[Element box lines]
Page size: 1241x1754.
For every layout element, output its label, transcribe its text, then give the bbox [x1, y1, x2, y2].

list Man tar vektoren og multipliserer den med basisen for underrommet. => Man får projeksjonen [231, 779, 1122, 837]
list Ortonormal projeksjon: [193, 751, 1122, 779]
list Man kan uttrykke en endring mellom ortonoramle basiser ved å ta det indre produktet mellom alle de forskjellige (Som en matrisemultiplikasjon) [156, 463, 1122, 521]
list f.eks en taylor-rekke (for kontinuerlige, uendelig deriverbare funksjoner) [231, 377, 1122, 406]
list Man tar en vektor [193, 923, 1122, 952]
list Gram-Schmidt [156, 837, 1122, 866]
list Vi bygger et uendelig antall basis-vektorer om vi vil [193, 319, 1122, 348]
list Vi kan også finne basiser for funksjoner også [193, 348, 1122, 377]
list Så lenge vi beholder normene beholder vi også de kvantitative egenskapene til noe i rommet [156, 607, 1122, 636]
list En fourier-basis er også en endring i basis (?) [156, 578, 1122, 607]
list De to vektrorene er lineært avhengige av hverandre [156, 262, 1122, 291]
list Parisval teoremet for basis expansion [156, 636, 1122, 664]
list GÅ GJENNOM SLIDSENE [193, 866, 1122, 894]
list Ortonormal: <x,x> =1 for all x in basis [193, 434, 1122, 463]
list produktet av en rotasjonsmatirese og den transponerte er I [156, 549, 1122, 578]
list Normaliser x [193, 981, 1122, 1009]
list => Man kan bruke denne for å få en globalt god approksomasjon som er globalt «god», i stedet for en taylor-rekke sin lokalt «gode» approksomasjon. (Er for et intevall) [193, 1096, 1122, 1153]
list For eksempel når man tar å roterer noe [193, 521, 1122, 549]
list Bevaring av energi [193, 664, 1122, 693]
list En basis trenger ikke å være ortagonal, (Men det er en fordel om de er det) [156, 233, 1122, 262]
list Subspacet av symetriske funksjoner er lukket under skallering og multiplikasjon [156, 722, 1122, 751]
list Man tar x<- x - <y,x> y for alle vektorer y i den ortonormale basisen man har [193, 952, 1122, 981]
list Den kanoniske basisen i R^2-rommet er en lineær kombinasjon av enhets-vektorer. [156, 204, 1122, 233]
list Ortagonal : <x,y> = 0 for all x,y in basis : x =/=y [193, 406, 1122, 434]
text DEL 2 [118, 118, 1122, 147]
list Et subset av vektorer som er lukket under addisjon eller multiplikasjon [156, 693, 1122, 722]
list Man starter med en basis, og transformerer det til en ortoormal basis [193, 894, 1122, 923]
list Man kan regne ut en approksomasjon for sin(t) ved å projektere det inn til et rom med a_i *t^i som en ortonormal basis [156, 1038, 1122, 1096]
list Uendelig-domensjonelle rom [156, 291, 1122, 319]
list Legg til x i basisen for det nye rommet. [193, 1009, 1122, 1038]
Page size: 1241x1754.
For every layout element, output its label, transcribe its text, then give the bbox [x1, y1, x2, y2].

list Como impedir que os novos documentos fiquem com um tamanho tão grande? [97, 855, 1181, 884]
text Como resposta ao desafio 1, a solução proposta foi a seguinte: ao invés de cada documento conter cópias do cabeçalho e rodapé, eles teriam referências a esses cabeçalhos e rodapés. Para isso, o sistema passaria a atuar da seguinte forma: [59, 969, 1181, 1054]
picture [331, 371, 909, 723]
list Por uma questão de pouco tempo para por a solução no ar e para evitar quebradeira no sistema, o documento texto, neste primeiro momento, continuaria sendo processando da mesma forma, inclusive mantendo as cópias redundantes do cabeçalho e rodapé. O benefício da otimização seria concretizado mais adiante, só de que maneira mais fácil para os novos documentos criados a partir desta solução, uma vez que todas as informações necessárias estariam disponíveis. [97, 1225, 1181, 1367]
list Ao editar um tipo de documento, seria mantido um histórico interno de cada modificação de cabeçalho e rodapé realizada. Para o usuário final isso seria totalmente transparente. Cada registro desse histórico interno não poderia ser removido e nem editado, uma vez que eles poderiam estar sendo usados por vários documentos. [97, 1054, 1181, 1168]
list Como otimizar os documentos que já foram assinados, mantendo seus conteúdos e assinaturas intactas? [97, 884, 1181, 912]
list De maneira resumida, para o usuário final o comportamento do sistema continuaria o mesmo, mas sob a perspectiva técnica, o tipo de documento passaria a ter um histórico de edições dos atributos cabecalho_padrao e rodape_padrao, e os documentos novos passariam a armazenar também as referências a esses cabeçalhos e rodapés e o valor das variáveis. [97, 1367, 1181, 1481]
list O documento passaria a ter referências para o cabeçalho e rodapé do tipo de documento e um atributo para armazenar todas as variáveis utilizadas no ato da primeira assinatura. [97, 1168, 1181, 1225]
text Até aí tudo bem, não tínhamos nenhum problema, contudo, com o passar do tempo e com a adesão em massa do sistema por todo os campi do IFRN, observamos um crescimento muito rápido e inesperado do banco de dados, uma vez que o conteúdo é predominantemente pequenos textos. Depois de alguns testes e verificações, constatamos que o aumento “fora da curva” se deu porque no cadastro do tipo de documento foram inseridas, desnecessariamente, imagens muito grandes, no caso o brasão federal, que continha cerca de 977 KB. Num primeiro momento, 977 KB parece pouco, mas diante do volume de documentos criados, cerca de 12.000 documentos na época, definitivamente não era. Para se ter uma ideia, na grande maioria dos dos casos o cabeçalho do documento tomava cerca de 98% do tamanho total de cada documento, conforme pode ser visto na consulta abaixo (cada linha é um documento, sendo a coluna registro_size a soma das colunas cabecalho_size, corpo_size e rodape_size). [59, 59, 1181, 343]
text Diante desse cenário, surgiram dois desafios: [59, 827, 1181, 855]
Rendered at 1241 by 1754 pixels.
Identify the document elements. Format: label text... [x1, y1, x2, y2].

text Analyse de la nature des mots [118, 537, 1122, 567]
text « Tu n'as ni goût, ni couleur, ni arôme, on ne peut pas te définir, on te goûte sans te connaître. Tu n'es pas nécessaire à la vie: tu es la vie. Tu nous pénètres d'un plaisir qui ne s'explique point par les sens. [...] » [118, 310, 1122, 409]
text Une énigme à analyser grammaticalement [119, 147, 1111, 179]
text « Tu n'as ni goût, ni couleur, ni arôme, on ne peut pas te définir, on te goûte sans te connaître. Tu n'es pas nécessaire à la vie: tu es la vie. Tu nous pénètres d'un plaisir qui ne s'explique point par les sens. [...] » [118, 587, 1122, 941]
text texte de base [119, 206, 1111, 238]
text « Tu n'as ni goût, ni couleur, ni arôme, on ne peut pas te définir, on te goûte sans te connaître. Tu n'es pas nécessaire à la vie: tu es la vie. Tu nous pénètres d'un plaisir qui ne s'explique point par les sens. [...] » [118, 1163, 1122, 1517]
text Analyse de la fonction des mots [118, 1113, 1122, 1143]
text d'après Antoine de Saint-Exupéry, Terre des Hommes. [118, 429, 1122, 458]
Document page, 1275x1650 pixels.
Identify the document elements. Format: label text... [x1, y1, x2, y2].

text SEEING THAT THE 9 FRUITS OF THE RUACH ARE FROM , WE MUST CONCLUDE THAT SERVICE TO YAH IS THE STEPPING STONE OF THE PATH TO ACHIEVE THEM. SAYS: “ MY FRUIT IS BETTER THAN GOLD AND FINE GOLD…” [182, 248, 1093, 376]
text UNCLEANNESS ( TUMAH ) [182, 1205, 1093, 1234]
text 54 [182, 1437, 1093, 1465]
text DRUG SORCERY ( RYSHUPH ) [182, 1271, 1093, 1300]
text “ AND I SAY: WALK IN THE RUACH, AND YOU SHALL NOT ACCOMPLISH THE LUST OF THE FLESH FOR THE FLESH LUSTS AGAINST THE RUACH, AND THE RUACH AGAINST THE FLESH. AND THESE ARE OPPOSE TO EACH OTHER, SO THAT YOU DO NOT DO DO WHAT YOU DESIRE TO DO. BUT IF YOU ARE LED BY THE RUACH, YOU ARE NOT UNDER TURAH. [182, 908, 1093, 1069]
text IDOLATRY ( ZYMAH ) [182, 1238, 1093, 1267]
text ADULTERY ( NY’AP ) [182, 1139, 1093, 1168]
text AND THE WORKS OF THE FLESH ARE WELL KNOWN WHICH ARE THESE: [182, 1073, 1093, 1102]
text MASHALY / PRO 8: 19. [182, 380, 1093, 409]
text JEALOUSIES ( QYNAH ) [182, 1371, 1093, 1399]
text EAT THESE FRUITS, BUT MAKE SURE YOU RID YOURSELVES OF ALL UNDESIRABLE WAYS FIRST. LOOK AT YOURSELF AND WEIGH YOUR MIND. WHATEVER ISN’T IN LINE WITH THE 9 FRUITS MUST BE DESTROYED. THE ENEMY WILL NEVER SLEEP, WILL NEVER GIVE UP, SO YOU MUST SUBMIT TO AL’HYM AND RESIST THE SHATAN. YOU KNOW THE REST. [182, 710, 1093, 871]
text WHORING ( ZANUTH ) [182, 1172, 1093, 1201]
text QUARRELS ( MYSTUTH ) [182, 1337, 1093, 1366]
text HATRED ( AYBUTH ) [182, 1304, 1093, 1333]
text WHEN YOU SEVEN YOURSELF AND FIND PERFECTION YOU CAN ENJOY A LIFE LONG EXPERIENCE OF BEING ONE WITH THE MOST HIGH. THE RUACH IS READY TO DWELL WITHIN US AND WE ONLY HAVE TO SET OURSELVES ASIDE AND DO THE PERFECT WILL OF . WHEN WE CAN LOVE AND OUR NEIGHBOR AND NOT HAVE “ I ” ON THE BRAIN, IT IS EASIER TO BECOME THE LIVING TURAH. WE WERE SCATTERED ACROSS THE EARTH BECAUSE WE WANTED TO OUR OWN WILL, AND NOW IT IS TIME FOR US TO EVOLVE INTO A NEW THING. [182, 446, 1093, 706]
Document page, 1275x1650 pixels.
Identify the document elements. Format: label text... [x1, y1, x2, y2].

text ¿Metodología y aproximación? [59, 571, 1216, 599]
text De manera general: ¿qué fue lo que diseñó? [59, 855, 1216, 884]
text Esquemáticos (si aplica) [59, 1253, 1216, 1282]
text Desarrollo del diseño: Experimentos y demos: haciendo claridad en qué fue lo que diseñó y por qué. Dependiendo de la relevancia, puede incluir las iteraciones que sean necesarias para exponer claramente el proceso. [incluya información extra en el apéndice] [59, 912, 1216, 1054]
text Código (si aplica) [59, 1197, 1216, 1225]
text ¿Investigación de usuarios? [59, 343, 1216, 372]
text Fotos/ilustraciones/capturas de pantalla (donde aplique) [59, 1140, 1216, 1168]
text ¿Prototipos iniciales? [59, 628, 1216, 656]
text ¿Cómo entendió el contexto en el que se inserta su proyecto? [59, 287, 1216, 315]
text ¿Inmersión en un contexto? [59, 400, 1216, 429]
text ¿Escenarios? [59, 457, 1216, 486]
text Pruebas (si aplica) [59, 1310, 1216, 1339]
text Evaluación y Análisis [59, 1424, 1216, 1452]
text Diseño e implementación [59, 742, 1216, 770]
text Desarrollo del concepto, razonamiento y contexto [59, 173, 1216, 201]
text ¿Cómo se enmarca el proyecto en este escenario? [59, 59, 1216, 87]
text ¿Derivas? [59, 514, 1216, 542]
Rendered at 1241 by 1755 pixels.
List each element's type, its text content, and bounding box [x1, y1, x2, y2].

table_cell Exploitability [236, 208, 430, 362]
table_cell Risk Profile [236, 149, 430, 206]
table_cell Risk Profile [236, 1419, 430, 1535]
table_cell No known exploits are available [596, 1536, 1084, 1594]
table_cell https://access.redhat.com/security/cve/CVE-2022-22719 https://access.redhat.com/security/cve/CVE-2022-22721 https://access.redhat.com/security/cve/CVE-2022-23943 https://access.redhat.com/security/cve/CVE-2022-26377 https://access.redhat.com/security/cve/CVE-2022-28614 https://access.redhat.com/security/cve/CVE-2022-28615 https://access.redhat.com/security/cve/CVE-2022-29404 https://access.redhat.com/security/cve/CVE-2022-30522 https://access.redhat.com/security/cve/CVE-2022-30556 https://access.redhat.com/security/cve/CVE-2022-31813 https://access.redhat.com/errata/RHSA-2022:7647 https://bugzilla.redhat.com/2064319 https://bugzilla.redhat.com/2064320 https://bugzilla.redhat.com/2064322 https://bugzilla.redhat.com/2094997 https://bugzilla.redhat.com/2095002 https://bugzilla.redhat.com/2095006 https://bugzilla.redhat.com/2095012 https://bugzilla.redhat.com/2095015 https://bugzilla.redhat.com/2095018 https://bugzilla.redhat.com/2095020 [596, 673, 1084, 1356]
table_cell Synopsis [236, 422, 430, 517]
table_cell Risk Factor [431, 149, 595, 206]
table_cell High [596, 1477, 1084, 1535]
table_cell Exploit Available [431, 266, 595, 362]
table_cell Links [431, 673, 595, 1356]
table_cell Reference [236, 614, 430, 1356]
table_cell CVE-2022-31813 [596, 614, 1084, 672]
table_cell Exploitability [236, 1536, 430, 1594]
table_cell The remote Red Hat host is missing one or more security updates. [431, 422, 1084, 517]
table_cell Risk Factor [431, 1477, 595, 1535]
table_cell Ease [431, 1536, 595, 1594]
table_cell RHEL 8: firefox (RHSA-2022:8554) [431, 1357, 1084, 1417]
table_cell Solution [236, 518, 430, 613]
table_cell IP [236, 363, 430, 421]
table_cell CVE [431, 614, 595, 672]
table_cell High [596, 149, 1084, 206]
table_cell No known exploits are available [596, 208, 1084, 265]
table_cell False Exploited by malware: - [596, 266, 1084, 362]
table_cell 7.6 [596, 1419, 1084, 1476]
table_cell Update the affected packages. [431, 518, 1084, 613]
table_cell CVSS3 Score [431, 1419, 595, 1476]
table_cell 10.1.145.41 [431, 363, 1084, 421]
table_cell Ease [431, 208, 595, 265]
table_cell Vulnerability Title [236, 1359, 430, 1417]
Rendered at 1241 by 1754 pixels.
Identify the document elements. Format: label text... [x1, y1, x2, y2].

Aim:
Turn the lines above into a Markdown table with the columns Row and Line, numbering each row and omitting blank lines. Begin at the line that contains "list Man tar vektoren" and stop after the line that contains "list Man kan uttrykke".

In response:
| Row | Line |
|---|---|
| 1 | list Man tar vektoren og multipliserer den med basisen for underrommet. => Man får projeksjonen [231, 779, 1122, 837] |
| 2 | list Ortonormal projeksjon: [193, 751, 1122, 779] |
| 3 | list Man kan uttrykke en endring mellom ortonoramle basiser ved å ta det indre produktet mellom alle de forskjellige (Som en matrisemultiplikasjon) [156, 463, 1122, 521] |